* **Exercise instructions**
What lines of the data below include the word "comida"? Report them by copying each.

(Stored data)
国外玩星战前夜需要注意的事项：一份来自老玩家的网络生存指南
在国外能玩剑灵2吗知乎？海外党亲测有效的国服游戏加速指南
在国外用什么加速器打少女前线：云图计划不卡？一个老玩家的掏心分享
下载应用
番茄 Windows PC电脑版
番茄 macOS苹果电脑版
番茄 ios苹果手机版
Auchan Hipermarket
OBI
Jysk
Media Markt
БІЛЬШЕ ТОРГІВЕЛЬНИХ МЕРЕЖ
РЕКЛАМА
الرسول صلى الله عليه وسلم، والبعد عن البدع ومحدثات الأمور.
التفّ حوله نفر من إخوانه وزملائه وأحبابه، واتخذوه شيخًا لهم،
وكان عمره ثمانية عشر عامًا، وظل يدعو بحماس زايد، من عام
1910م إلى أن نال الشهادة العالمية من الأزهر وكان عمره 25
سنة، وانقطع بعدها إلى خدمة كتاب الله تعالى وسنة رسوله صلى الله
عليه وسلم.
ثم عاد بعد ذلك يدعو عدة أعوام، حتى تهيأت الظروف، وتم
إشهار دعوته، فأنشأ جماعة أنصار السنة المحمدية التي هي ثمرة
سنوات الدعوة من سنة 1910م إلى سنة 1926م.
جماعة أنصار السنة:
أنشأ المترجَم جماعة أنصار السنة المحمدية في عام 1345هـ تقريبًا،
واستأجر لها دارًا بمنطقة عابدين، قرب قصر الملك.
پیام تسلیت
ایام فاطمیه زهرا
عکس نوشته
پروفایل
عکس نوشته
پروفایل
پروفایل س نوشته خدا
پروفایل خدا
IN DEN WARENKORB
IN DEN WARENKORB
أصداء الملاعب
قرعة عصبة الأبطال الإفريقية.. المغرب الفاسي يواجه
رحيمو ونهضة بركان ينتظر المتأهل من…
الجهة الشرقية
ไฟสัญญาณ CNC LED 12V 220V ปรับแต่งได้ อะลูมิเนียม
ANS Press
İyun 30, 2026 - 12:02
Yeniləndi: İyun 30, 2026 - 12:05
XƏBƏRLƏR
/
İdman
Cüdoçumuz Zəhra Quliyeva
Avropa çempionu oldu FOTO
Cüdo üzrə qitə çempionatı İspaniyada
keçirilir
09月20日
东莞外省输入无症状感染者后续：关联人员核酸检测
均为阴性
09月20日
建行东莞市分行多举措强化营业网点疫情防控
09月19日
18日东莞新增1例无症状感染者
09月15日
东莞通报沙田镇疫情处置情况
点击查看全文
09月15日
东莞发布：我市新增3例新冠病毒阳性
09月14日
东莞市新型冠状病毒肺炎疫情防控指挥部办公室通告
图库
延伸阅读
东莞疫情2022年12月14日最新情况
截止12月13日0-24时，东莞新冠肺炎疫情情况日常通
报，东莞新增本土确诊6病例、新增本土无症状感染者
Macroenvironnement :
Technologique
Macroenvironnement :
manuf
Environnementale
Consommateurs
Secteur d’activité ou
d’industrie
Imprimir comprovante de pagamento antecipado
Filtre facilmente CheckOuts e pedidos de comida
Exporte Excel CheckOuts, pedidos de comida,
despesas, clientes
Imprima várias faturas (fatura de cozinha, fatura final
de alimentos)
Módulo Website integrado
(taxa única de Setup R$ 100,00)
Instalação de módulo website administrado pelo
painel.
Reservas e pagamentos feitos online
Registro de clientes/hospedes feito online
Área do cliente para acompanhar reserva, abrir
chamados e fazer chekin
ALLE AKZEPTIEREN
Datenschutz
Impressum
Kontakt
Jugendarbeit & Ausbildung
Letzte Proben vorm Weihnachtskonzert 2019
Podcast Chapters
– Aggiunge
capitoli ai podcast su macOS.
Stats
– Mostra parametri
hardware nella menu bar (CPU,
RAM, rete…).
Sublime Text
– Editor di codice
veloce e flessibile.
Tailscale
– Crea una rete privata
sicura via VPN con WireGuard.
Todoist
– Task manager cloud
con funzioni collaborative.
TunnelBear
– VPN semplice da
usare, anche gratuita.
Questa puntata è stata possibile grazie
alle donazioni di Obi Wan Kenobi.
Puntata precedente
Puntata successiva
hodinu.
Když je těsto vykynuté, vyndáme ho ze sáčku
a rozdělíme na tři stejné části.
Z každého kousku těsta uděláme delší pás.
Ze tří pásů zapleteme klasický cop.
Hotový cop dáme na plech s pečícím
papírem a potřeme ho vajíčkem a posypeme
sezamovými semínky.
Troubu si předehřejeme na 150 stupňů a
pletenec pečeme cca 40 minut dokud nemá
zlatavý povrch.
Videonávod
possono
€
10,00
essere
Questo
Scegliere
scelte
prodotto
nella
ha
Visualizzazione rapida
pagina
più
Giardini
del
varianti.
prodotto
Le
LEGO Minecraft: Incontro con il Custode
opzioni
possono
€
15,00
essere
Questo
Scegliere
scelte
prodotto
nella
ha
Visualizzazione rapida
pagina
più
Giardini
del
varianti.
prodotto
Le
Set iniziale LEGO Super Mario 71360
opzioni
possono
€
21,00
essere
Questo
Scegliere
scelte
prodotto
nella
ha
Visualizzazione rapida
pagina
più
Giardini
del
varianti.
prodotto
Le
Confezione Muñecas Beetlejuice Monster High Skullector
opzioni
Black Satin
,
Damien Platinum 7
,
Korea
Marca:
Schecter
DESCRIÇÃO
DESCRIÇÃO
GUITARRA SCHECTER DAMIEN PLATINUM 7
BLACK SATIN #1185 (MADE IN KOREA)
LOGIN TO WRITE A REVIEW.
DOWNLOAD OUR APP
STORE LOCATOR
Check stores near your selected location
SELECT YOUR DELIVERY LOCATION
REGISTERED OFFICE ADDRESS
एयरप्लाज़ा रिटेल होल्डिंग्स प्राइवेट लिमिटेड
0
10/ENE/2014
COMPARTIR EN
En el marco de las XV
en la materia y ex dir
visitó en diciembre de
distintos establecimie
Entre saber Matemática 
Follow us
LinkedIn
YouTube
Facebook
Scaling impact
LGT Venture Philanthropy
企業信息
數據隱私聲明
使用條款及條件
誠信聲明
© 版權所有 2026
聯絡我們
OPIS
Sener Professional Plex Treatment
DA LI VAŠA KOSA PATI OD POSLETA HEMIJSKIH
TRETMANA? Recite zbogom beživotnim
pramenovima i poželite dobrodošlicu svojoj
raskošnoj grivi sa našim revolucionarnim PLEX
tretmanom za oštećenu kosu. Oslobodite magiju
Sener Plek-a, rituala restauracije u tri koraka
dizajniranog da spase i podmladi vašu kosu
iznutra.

* **Reply**
Filtre facilmente CheckOuts e pedidos de comida
Exporte Excel CheckOuts, pedidos de comida,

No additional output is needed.